A Review of the Nigerian Energy Industry

Fuel-selling at N133.28/litre NNPC faults IPMAN

*A customer getting fuel a filling station.

Ike Amos

01 December 2017, Sweetcrude, Abuja — The Nigerian National Petroleum Corporation (NNPC), Thursday, faulted claims by Independent Petroleum Marketers Association of Nigeria (IPMAN), accusing it of hiking the price of Premium Motor Spirit, PMS, also known as petrol.

The NNPC in a statement by its Group General Manager, Group Public Affairs Division, Mr. Ndu Ughamadu, said its ex-depot price of the commodity is currently N133.28 per litre and at no time was it increased.

Ughamadu declared that the Ejigbo Satellite Depot had consistently dispensed premium motor spirit (petrol) at the approved price of N133.28 per litre contrary to allegations that it was sold at a higher price.

He stated that this clarification became necessary following reports of threats by the Lagos Chapter of the Independent Petroleum Marketers Association of Nigeria (IPMAN) to withdraw its services in Lagos and its environs sequel to alleged discrepancies in ex-depot prices, among others.

He added that the appropriate government agencies have been contacted to settle the rift between IPMAN and the Depot and Petroleum Products Marketers Association (DAPPMA).

He further restated the commitment of the NNPC to ensuring copious supply of petroleum products across the country to aid hitch-free movement of motorists during and beyond the Festive Season.

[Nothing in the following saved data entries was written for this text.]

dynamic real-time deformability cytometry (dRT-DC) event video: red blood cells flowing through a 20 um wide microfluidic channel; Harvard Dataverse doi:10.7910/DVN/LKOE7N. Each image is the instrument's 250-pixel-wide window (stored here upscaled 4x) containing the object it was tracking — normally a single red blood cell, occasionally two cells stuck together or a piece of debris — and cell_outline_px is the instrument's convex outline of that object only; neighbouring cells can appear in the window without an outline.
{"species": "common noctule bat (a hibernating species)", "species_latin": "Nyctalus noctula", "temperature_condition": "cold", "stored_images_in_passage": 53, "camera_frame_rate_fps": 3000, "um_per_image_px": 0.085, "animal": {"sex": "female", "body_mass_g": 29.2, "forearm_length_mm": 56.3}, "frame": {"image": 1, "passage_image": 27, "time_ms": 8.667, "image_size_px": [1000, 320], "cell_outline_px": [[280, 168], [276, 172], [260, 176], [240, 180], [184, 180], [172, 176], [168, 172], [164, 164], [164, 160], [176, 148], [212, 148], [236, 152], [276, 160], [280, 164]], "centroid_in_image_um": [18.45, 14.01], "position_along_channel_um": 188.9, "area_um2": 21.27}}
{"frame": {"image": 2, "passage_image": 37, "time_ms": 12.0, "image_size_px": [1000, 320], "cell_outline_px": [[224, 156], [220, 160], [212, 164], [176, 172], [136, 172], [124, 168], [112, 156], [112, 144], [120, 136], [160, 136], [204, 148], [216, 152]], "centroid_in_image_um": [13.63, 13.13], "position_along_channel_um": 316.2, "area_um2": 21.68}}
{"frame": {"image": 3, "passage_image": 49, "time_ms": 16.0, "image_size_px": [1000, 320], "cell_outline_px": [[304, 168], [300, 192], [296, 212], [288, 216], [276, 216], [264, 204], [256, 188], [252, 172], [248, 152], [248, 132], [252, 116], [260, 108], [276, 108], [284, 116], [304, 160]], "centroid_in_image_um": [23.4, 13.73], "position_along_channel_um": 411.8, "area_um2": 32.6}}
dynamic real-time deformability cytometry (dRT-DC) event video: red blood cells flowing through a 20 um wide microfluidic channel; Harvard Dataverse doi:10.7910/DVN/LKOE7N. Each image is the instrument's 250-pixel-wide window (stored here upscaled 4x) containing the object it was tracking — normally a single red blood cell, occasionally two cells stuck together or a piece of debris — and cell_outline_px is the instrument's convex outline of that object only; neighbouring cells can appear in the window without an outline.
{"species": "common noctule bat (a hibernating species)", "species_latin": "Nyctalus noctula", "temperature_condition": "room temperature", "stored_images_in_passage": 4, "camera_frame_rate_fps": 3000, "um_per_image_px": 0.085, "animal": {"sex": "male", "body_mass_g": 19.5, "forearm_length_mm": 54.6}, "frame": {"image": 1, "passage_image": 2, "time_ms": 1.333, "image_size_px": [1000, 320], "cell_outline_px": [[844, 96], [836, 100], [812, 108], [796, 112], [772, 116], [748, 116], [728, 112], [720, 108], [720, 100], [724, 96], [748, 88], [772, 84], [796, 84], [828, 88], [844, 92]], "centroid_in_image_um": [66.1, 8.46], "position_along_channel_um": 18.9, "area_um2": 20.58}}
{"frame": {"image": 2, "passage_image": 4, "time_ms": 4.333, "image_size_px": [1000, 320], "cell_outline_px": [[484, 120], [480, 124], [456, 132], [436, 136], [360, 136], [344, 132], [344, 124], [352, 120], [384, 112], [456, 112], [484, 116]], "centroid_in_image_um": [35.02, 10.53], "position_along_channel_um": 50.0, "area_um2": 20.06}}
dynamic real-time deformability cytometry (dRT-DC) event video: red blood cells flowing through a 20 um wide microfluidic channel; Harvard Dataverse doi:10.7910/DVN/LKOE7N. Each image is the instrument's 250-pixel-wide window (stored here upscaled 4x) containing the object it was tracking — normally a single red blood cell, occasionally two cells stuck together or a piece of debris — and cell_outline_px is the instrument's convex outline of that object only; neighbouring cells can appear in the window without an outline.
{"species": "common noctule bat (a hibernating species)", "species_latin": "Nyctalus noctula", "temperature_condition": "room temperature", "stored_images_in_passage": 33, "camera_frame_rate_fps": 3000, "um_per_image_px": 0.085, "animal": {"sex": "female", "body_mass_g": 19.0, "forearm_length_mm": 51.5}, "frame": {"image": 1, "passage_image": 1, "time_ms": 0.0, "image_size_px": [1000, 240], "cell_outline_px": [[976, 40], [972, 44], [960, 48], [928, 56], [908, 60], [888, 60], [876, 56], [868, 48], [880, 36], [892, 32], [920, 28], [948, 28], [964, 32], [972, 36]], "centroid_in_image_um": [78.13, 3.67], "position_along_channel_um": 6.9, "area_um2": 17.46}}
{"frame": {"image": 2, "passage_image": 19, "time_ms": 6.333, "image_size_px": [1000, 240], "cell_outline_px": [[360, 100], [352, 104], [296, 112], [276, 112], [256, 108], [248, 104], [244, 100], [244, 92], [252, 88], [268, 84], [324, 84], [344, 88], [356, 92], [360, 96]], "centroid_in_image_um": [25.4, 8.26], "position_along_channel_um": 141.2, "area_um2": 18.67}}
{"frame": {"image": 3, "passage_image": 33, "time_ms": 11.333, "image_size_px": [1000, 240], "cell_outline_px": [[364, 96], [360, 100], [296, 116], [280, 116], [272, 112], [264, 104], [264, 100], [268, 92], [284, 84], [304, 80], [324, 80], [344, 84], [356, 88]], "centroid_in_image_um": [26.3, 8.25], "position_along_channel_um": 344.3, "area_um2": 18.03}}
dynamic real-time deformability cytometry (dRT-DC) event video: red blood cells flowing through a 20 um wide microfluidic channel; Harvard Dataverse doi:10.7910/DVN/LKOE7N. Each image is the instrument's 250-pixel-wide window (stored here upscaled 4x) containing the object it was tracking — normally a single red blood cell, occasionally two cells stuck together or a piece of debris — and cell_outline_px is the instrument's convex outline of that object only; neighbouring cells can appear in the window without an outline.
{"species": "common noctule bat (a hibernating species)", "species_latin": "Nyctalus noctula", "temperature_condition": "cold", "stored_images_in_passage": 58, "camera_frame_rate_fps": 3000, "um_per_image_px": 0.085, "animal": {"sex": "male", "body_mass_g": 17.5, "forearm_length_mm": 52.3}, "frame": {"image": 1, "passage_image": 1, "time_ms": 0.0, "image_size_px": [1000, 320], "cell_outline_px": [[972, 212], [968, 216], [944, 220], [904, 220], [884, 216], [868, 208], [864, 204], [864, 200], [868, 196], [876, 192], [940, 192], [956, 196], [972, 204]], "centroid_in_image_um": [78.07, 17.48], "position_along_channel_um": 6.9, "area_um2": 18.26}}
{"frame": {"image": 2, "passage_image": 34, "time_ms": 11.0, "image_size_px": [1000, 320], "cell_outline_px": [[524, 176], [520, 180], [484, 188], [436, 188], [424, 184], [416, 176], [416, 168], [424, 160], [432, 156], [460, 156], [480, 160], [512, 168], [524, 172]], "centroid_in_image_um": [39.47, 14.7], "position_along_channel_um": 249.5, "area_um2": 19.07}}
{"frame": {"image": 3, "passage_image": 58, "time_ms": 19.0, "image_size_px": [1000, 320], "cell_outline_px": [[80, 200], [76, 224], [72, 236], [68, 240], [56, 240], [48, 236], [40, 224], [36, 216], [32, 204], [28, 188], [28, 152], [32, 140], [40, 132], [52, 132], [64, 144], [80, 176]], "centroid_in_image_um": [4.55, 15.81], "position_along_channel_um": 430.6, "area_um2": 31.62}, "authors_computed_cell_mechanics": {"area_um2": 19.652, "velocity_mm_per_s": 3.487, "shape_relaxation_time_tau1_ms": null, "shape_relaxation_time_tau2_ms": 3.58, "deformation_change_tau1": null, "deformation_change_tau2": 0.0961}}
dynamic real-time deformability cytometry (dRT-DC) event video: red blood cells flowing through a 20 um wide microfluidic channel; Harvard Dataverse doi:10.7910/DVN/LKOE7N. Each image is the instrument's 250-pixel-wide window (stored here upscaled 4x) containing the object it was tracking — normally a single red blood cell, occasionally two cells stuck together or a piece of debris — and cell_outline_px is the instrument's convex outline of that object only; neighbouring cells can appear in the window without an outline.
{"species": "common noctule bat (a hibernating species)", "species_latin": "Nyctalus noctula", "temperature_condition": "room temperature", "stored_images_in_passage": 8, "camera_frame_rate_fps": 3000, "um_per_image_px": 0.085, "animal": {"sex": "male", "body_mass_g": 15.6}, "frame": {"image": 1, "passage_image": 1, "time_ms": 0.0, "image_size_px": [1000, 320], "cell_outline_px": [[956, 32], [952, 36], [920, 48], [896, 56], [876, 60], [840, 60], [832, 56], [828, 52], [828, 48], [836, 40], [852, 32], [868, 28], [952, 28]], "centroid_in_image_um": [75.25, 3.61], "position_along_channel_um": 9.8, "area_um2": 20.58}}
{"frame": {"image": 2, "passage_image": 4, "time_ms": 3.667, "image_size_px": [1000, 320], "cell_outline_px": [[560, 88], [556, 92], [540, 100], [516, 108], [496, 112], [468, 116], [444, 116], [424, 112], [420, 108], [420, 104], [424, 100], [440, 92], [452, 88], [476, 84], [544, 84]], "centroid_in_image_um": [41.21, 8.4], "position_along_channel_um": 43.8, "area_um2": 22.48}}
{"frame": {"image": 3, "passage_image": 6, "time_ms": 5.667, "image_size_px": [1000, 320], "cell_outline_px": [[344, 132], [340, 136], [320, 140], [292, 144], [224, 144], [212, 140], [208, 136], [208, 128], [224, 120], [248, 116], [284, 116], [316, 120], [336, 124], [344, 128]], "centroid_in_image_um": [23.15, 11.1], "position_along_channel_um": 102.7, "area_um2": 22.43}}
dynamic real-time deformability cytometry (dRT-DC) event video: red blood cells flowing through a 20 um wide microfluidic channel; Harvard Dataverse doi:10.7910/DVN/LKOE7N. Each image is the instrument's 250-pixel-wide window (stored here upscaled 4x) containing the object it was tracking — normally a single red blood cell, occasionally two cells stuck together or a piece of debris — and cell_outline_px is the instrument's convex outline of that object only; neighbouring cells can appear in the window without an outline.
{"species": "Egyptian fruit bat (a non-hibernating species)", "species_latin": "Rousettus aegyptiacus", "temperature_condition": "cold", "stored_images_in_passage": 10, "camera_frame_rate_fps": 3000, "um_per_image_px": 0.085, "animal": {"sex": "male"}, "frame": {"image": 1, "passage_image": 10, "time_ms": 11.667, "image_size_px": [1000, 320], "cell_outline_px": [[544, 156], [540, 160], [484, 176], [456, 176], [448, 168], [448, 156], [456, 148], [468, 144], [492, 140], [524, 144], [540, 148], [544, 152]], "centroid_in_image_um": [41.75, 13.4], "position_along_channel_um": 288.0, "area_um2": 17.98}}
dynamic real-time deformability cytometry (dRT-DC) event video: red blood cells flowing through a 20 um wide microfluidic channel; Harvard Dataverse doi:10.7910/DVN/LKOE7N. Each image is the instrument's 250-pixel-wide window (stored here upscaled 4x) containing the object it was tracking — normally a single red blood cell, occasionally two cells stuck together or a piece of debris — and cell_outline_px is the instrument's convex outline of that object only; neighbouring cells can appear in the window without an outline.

He added that the Ejigbo Satellite Depot was fully stocked and carrying out regular loading services.

In addition, Ughamadu disclosed that there was enough petroleum products in the country to last till the end of the year and that 25 vessels laden with petroleum products were also being expected to berth between now and January 2018 to further boost supplies.

“The Corporation, therefore, urged members of the public not to entertain any fear or engage in panic buying of petroleum products as there was enough to keep the country well supplied,” he said.